Data listing below:

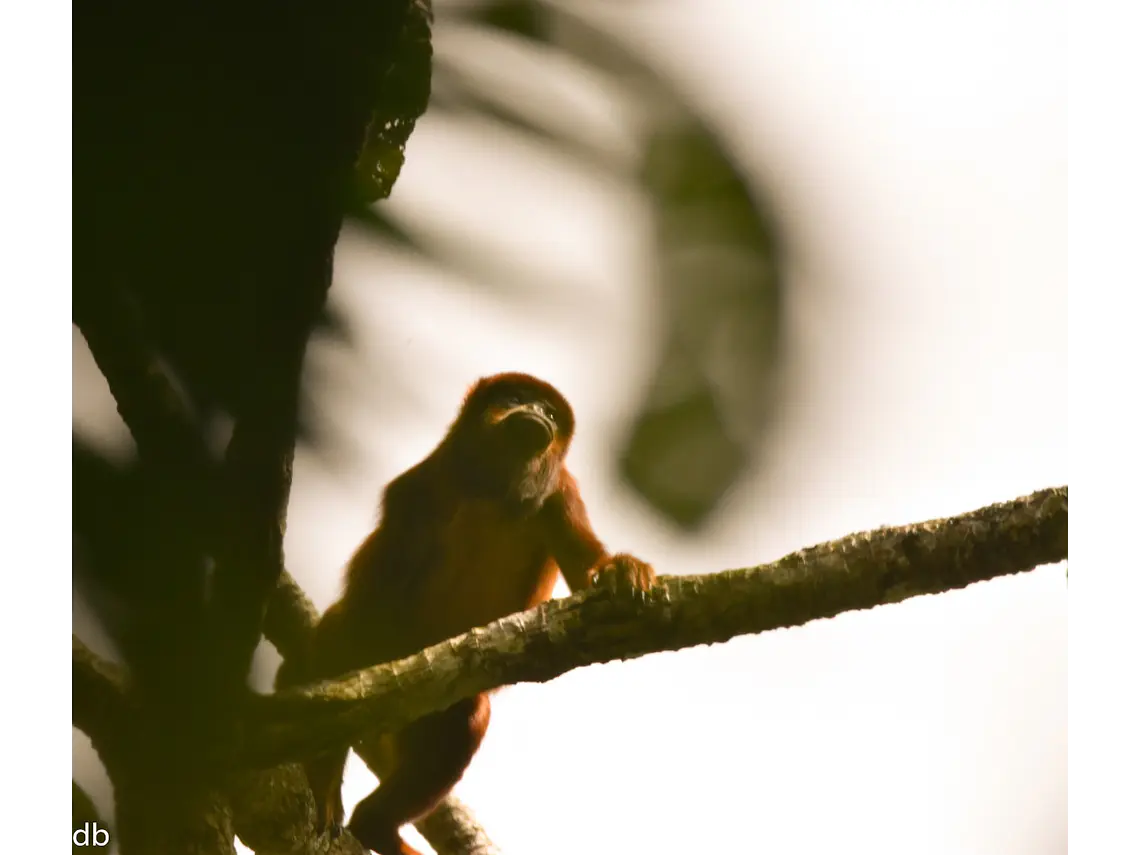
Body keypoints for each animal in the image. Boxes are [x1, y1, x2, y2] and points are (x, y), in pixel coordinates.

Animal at [276, 372, 657, 855]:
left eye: (550, 413)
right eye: (515, 397)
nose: (535, 411)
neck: (494, 489)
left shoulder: (561, 493)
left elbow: (586, 569)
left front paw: (623, 570)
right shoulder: (415, 490)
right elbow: (365, 608)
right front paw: (325, 773)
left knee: (466, 717)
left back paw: (374, 824)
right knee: (345, 630)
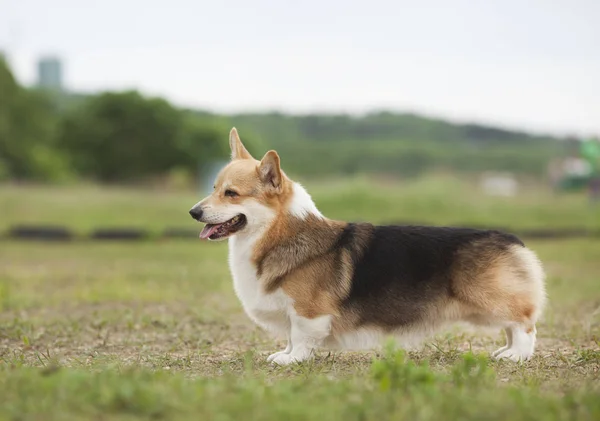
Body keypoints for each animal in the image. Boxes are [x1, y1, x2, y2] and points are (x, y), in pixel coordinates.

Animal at [190, 128, 548, 364]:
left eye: (231, 194)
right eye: (214, 188)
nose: (194, 212)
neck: (278, 232)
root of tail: (512, 240)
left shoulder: (308, 311)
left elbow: (302, 336)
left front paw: (292, 360)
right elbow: (291, 336)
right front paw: (285, 353)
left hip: (493, 301)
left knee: (524, 324)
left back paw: (516, 356)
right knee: (513, 327)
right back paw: (505, 351)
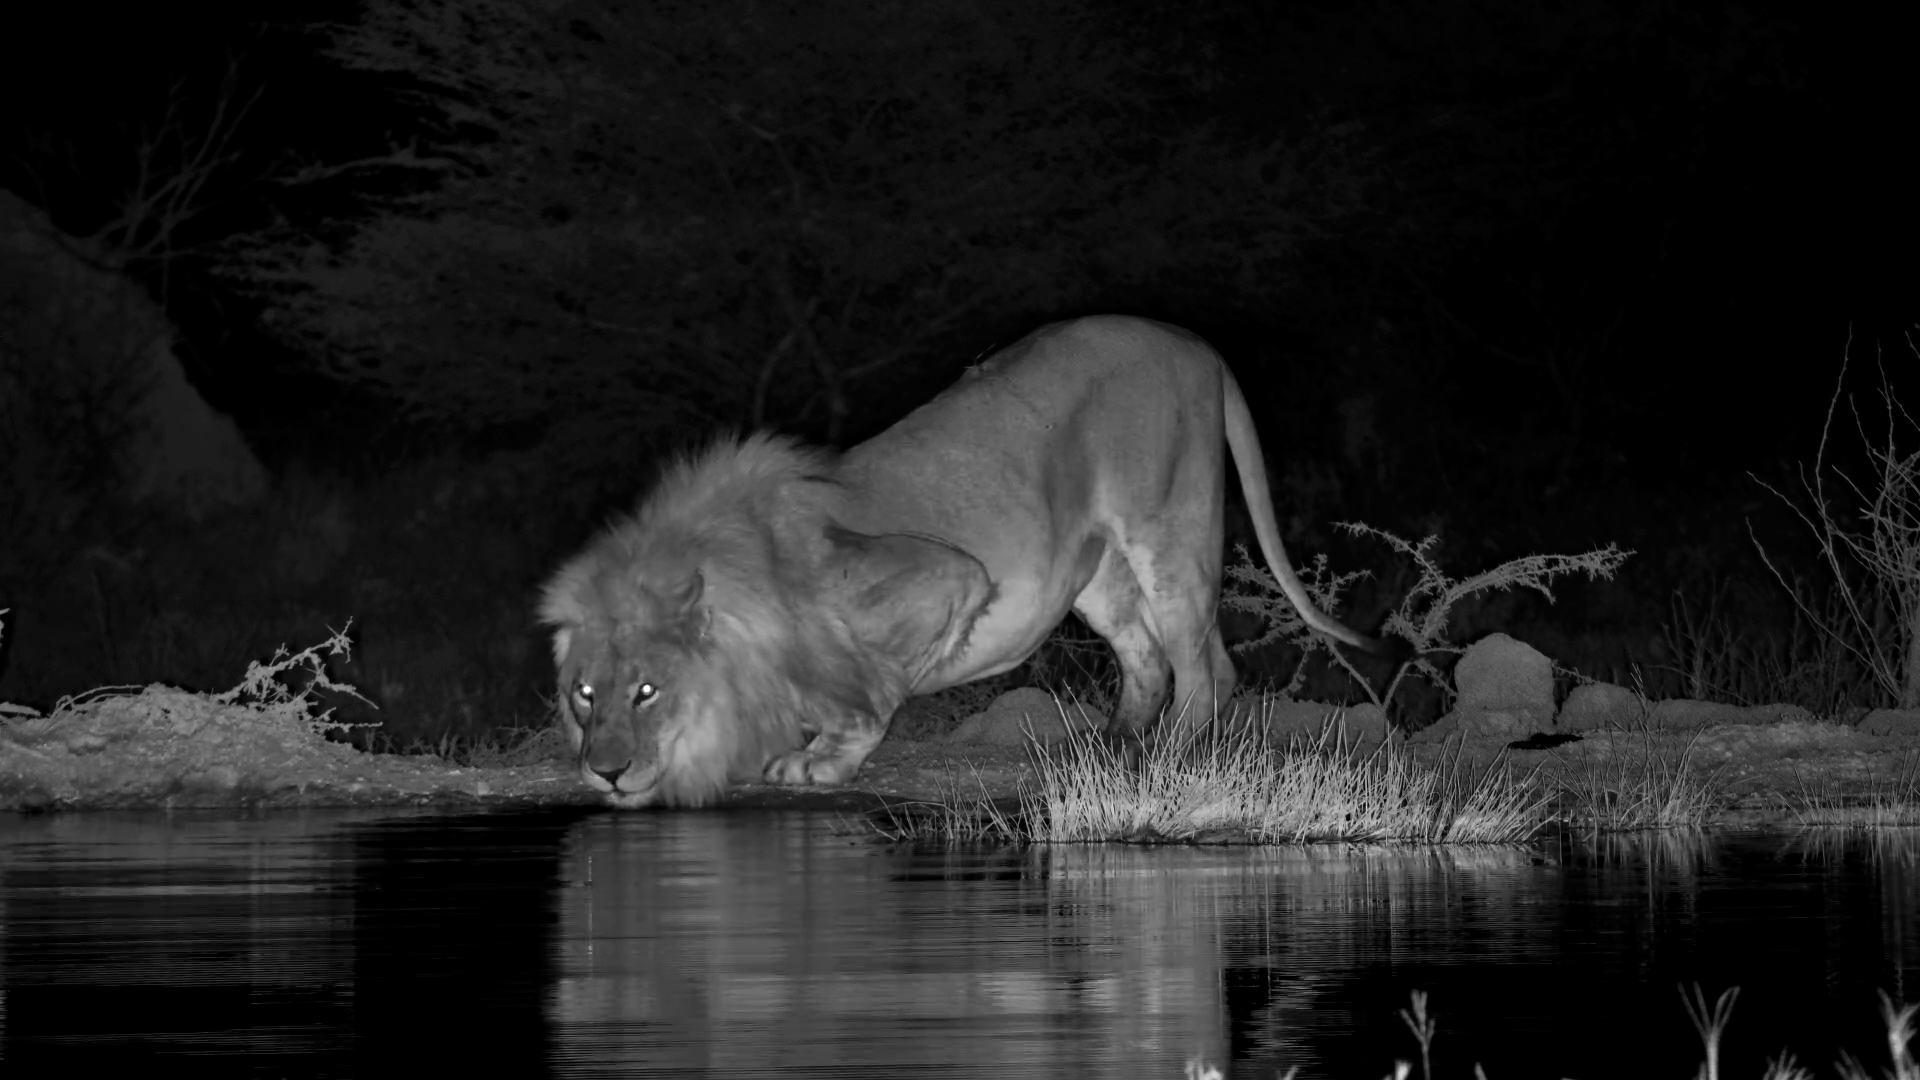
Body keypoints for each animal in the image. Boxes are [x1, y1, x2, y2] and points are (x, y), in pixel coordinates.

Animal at [540, 315, 1390, 807]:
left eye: (647, 690)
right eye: (583, 693)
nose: (603, 770)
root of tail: (1195, 342)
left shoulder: (942, 576)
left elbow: (869, 691)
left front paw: (820, 761)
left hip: (1168, 531)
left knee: (1209, 669)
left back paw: (1162, 762)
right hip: (1099, 574)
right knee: (1149, 659)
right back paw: (1108, 746)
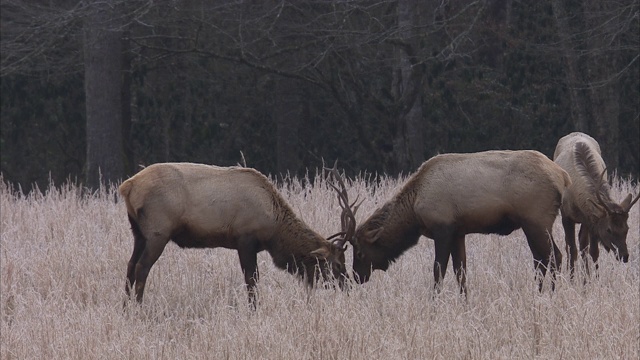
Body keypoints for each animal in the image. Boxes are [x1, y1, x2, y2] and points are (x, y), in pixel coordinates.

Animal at [119, 162, 350, 306]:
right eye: (338, 264)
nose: (347, 286)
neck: (274, 228)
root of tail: (127, 187)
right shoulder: (245, 238)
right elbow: (252, 279)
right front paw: (254, 310)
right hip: (158, 231)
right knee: (142, 267)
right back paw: (139, 308)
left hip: (139, 233)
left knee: (130, 265)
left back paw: (125, 308)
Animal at [552, 132, 636, 276]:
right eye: (609, 229)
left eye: (627, 228)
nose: (624, 256)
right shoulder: (566, 215)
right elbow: (572, 249)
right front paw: (571, 277)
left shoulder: (590, 219)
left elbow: (592, 251)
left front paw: (592, 278)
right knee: (569, 246)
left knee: (583, 245)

End of Data listing.

__Exercise__.
Return all the data exactly, and keep the pictures out.

__Response below__.
Body keypoints for each animal in the image. Boxes are [x1, y1, x2, y2] and points are (x, y), in pixel coordinates.

Animal at [276, 372, 657, 855]:
left eye: (550, 413)
right eye: (515, 397)
nose: (535, 411)
neck: (494, 489)
left shoulder: (561, 493)
left elbow: (586, 569)
left front paw: (623, 570)
right shoulder: (415, 490)
right elbow: (365, 608)
right front paw: (325, 773)
left knee: (466, 717)
left back paw: (374, 824)
right knee: (345, 630)
Body keypoints for each animal in the image. Boxes are [x1, y1, x2, y2] and points are (x, y), in pixel coordinates.

Animal at [190, 128, 548, 364]:
left eye: (231, 194)
right eye: (214, 188)
nose: (194, 212)
neck: (278, 232)
root of tail: (512, 240)
left shoulder: (308, 311)
left elbow: (302, 336)
left front paw: (292, 360)
right elbow: (291, 336)
right front paw: (285, 353)
left hip: (493, 301)
left knee: (524, 324)
left back paw: (516, 356)
right knee: (513, 327)
right back paw: (505, 351)
Body keypoints for each animal in the image. Boxes are [x1, y1, x2, y2] and points are (x, y), in pixel coordinates.

Animal at [540, 315, 1390, 807]:
left eye: (647, 690)
right eye: (583, 693)
nose: (603, 770)
root of tail: (1195, 342)
left shoulder: (942, 576)
left elbow: (869, 691)
left front paw: (820, 761)
left hip: (1168, 531)
left knee: (1209, 669)
left back paw: (1162, 762)
right hip: (1099, 574)
right knee: (1149, 659)
right back paw: (1108, 746)
Body keypoints for each animal in the image. Boxes are [x1, y1, x2, y2] and points are (x, y), in pixel coordinates.

Animal at [119, 162, 350, 306]:
right eye: (338, 264)
nose: (347, 286)
neck: (274, 228)
root of tail: (127, 187)
right shoulder: (245, 238)
right elbow: (252, 279)
right front paw: (254, 310)
right hip: (158, 231)
right knee: (142, 267)
right back paw: (139, 308)
left hip: (139, 233)
left knee: (130, 265)
left back paw: (125, 308)
Animal at [552, 132, 636, 276]:
right eye: (609, 229)
left eye: (627, 228)
nose: (624, 256)
right shoulder: (566, 215)
right elbow: (572, 249)
right front paw: (571, 277)
left shoulder: (590, 219)
left elbow: (592, 251)
left front paw: (592, 278)
right knee: (569, 246)
left knee: (583, 245)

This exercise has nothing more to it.